[Исходный фрагмент]:
P.S. Через несколько дней после того, как я написала эту заметку, по телевидению был показан документальный фильм «Русская трагедия. Мятеж против Брежнева» — о деле Саблина. Общественный суд под председательством Сергея Алексеева Саблина оправдал.

Еще раз подосадовала: а ведь мы могли первыми подробно рассказать об этом еще десять лет назад.


Светлана Кекова

Я думаю, что одна из дивных радостей нашей жизни — это радость делать подарки. В этом смысле существование литературного журнала — бескорыстный дар культуре в целом и читателю в частности. Но есть здесь и некая тайная область, область метафизическая. Со «Знаменем» меня связывают отношения давние, и они теплые, и много я получила разных даров за те десять лет, что публикуюсь в журнале. Об одном из них хочу рассказать. В 1996 году я отправила в журнал подборку стихов. Названия для нее у меня не было, но главное стихотворение «Короткие письма» не только было эстетически для меня важным, но в каком-то смысле содержало в себе мое будущее. Именно с таким названием — «Короткие письма» — и вышел этот цикл стихотворений. Но это еще не все. Мой день рождения — 21 апреля, и в этот день я получила 4-й номер журнала, в котором на 21-й странице начиналась моя подборка. Вот такое маленькое чудо подарил мне журнал «Знамя».

[Задание A]:
Ответьте на вопросы по фрагменту, отмечая каждый ответ так же, как вопрос:
(i) Под каким названием по телевидению был показан документальный фильм о деле Саблина?
(ii) В каком году в журнал была отправлена подборка стихов, получившая название «Короткие письма»?
(iii) На какой странице 4-го номера журнала начиналась эта подборка?

[Извлечённые записи]
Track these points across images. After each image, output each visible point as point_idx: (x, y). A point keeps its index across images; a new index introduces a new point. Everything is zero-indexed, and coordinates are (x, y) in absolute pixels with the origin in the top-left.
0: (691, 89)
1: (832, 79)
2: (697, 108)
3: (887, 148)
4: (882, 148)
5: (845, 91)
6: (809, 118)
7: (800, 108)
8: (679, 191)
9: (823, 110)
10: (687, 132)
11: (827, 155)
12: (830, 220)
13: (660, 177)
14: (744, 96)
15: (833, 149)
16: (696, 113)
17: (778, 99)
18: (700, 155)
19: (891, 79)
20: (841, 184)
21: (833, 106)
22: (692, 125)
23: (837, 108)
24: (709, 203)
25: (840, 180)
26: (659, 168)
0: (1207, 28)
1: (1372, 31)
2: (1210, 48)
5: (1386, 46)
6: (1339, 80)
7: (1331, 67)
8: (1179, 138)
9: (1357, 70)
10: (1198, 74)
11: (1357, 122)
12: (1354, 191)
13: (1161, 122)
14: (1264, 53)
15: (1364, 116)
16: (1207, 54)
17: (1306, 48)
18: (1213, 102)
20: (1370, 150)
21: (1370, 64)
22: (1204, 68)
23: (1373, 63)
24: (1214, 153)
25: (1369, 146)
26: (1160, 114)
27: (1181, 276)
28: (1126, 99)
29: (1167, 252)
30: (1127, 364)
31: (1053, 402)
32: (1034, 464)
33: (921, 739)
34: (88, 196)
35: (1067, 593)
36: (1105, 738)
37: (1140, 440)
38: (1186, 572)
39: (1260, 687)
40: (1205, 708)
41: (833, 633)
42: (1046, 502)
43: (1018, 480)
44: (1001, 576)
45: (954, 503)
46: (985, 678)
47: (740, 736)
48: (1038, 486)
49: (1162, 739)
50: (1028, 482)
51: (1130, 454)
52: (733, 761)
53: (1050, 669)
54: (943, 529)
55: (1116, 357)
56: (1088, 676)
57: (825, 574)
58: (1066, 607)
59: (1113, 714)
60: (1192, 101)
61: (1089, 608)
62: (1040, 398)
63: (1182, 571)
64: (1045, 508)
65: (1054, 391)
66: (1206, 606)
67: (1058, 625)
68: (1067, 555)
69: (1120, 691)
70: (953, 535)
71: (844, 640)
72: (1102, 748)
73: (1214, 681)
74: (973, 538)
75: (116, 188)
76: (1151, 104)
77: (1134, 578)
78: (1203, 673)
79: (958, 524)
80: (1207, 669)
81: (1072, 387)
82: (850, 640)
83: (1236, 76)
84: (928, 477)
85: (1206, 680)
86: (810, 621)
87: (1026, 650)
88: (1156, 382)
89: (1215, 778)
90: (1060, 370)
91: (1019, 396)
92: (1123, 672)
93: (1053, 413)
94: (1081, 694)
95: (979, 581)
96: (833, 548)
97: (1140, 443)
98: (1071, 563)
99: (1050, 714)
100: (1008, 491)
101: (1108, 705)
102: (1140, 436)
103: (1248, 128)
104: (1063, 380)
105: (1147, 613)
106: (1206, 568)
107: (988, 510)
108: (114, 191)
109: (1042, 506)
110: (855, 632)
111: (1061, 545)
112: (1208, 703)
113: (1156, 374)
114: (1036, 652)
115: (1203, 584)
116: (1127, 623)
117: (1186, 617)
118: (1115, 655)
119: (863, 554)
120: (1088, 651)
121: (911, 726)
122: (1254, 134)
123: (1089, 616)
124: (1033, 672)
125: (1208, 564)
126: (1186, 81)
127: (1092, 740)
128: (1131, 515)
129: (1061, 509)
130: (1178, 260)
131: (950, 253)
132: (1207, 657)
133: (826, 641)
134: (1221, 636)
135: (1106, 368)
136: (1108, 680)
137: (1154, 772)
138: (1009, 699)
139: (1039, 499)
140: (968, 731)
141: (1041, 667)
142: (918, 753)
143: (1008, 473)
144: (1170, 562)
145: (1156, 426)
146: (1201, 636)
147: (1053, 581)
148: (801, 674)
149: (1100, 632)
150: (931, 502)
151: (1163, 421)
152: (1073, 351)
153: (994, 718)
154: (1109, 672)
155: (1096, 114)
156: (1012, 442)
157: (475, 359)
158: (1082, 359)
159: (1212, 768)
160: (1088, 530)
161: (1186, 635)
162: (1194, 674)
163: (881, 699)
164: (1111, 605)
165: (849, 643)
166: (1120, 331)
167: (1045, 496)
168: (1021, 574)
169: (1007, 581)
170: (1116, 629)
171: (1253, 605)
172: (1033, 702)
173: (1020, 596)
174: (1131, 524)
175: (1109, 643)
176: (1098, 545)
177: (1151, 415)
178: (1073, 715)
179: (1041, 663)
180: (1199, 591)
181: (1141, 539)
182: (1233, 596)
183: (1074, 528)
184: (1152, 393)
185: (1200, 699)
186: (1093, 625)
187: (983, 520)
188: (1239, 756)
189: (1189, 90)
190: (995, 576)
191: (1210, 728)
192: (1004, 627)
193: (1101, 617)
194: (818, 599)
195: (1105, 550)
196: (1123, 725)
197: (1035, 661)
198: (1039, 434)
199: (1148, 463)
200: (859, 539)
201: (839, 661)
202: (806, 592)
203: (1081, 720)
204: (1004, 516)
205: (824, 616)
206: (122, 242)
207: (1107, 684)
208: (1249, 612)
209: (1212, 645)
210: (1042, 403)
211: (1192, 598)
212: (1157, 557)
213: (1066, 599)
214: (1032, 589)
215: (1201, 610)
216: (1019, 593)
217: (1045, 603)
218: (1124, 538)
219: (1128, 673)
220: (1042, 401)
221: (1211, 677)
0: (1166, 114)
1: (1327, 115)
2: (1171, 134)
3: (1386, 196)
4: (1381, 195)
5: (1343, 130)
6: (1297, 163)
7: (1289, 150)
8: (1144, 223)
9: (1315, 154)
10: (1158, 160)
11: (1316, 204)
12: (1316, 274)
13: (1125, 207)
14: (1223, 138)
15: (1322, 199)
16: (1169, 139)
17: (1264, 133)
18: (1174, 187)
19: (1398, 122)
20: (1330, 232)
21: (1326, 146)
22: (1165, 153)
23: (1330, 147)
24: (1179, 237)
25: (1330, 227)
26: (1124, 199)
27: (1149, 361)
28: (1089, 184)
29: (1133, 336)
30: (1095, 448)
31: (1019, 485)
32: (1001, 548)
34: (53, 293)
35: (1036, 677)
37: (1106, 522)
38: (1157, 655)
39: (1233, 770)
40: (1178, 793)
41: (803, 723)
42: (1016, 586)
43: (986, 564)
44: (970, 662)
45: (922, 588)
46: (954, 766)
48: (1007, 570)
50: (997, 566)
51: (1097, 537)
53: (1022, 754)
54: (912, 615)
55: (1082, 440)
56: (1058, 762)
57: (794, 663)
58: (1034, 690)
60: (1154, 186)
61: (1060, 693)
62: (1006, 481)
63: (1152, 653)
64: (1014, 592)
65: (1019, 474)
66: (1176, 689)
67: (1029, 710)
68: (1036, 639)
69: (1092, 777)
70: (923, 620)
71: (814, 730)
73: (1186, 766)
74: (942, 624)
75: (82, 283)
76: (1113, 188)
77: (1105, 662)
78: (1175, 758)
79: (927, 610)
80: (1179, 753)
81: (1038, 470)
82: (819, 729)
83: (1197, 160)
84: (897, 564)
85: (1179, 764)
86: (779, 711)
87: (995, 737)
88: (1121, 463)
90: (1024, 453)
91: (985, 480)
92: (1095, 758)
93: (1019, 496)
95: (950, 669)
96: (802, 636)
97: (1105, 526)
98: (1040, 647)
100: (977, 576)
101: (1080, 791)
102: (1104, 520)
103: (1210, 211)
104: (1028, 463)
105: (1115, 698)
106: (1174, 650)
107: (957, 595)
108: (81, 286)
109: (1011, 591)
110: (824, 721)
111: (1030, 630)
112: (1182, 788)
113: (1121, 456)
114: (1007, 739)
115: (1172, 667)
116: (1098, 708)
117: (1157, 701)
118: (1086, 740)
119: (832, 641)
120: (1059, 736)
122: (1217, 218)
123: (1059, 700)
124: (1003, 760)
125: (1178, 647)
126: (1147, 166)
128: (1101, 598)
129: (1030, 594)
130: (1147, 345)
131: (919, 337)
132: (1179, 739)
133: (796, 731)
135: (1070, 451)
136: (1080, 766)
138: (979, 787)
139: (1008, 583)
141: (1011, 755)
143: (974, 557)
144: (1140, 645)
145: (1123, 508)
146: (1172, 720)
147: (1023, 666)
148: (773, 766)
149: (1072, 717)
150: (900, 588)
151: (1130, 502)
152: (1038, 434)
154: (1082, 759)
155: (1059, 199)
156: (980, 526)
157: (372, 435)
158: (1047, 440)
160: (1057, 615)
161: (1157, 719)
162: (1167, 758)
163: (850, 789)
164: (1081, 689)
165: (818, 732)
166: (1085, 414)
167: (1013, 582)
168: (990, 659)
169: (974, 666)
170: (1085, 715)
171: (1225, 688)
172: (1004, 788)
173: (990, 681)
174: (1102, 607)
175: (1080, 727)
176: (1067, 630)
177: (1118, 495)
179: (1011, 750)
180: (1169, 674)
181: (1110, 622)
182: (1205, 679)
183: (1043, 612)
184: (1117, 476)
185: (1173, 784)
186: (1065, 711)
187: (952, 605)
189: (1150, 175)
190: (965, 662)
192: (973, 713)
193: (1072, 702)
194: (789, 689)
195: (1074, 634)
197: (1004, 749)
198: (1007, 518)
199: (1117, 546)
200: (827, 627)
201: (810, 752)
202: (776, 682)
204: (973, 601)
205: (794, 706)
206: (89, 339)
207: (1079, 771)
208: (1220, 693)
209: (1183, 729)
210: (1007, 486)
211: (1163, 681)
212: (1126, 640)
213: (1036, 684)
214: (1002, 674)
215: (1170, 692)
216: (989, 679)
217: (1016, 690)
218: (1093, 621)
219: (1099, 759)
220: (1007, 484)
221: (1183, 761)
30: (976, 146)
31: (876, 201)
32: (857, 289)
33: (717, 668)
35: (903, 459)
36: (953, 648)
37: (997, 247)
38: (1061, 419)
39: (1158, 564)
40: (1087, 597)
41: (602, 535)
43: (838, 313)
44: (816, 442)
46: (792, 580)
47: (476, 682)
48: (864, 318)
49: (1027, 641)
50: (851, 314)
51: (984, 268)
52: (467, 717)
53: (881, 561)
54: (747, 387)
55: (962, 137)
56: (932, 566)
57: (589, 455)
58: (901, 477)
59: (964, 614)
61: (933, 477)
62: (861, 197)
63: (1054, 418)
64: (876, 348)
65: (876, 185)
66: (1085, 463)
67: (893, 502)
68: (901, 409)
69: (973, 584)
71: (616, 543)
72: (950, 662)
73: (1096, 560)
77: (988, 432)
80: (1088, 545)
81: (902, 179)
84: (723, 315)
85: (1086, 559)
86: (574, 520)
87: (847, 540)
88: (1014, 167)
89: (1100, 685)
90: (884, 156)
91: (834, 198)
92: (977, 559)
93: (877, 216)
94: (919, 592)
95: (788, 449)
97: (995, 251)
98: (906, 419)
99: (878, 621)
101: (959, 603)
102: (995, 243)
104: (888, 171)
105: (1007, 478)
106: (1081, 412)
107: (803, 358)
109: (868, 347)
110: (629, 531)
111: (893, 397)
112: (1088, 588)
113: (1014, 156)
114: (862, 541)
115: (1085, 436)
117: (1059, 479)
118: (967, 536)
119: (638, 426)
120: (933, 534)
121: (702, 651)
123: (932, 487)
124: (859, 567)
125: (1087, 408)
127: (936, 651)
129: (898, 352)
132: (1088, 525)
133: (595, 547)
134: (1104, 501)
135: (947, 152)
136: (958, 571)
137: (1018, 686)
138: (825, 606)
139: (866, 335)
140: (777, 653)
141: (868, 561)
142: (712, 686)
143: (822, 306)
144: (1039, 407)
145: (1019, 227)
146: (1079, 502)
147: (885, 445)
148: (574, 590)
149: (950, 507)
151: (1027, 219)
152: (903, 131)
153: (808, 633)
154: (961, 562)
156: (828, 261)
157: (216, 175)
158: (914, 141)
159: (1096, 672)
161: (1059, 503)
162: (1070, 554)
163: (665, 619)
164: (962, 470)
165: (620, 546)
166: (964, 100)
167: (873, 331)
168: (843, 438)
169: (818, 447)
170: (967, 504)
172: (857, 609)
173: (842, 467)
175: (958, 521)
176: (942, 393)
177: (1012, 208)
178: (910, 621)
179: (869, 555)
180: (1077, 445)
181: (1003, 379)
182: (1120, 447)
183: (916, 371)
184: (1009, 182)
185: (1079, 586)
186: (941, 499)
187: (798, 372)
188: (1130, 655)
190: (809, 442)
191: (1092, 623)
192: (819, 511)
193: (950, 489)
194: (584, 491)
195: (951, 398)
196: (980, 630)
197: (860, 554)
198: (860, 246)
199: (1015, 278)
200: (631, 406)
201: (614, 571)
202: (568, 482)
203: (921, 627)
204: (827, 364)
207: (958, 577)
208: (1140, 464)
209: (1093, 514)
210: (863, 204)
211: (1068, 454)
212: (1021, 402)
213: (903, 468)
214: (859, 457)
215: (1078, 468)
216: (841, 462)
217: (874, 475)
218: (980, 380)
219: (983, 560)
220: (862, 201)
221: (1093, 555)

[Задание B]: Перепишите без изменений ту часть записей, которая открывается строкой, содержащей «27: (1181, 276)», и завершается строкой, содержащей «42: (1046, 502)». Обе эти строки тоже нужно включить.

[Решение A]:
(i) «Русская трагедия. Мятеж против Брежнева».
(ii) В 1996 году.
(iii) На 21-й странице.

[Решение B]:
27: (1181, 276)
28: (1126, 99)
29: (1167, 252)
30: (1127, 364)
31: (1053, 402)
32: (1034, 464)
33: (921, 739)
34: (88, 196)
35: (1067, 593)
36: (1105, 738)
37: (1140, 440)
38: (1186, 572)
39: (1260, 687)
40: (1205, 708)
41: (833, 633)
42: (1046, 502)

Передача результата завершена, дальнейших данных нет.